WHEN identical triplets Laura, Chloe and Megan Summers first played together in the same football team, their manager had to adopt special tactics to tell them apart.

Flummoxed Dave Scott was left with a headache trying to work out who was who, so he issued an emergency plea to their mum to give them different hair-styles.

From then on, Laura was sent out to play with a pony-tail, Megan had a single plait, and Chloe was identified from the sidelines by two plaits.

"It was the only way I knew who I was shouting out," recalls Dave, the inspiration behind the Spraire Lads and Lasses in Darlington.

That was a decade ago when the triplets first started playing for Spraire Lasses as eight-year-olds. The team was desperate for players at the time and goalkeeper Sophie Burgess was a neighbour of the Summers triplets.

"The next thing I knew, she'd delivered not one new player but three – and they all looked the same!" recalls Dave who looks after 250 players and 16 teams in the extraordinary Spraire footballing family.

Now 18, and about to head off to separate universities, the triplets are hoping for a fairytale ending when they play in the final of the Durham FA Women's Development League Cup Final on Sunday.

"It would just be the perfect way for our time with Spraire Lasses to finish if we could lift the cup," says Laura.

This season has seen a remarkable transformation in the team's fortunes. Last season, they finished bottom of the league on the back of defeats that included a thrashing of 20-0. Struggling for players, and tired of picking the ball out of their net, the team came close to folding.

But under the guidance of coach Ronnie Joyeux, the Spraire Lasses have galvanised themselves to be placed a commendable fifth in the league with games in hand, and reaching their first cup final.

Laura plays centre-midfield, Chloe's a centre-back, Megan a left-winger, and all are also qualified referees. "We spend so much time together, I honestly think we have a sixth sense," says Megan. "We know what each other's going to do and that can really pay off in a match."

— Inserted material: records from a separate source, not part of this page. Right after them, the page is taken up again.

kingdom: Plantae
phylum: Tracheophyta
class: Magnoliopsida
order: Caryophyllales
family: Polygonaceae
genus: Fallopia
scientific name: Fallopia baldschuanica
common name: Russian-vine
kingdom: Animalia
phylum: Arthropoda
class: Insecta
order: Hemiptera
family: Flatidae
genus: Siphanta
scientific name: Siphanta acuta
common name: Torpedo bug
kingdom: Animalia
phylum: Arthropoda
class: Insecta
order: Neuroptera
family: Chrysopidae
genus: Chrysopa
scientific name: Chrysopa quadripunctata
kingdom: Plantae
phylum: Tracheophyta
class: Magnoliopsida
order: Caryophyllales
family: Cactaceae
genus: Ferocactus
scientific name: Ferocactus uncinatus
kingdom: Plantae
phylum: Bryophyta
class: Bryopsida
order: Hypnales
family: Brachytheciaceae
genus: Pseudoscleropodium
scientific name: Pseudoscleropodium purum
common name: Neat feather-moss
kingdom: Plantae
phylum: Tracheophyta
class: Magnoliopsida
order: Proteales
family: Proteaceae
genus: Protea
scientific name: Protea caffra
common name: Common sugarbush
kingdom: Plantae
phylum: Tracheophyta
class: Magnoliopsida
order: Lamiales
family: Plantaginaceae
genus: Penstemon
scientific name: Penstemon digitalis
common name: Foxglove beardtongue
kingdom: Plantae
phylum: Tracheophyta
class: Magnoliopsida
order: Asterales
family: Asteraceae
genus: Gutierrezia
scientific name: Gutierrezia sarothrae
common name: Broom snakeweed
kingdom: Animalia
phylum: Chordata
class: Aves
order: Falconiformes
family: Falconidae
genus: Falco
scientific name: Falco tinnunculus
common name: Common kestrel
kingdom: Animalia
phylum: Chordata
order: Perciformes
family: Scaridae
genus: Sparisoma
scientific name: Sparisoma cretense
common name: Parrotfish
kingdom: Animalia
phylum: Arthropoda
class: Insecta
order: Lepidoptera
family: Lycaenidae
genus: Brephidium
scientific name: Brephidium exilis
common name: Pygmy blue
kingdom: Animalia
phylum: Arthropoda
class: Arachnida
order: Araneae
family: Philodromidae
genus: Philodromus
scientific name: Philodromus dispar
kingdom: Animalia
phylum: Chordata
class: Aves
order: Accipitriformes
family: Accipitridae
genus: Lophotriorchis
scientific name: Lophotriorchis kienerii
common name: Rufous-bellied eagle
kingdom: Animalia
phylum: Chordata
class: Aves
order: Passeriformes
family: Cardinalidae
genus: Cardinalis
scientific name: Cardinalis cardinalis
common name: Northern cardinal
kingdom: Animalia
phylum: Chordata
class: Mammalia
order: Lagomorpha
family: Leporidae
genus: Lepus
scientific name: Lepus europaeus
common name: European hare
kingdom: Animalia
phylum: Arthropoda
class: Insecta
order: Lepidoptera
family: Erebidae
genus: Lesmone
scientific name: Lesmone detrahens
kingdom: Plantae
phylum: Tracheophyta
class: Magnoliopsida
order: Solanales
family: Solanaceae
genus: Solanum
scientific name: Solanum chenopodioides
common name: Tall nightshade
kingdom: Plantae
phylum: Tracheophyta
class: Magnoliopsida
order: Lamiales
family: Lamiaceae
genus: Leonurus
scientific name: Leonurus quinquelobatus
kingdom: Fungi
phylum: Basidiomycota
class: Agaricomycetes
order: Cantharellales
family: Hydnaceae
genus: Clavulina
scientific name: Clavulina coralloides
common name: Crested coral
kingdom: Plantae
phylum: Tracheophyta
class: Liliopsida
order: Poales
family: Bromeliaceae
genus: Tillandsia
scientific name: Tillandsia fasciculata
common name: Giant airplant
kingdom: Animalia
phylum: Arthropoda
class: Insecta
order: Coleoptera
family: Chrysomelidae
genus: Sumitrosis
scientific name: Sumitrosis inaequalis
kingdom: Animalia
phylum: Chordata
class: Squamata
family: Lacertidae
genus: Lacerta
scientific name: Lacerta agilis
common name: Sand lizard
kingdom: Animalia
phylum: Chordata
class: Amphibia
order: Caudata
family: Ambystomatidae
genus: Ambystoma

And Chloe's convinced they can beat opponents Gateshead Rutherford in Sunday's final at Durham Riverside. "We've beaten them before so we just have to work hard for each other," she says.

Proud mum and dad Amanda and Nigel will be cheering them on, and so will Dave Scott who has watched their talents blossom over the past ten years.

"They've been an absolute credit to the club and it would be such a fitting finale if they could lift the trophy on Sunday," he says.

If the dream comes true, he'll be the first to run onto the pitch to give the triumphant triplets a pat on the back. It won't matter which one he congratulates first – he won't have a clue which one's which anyway.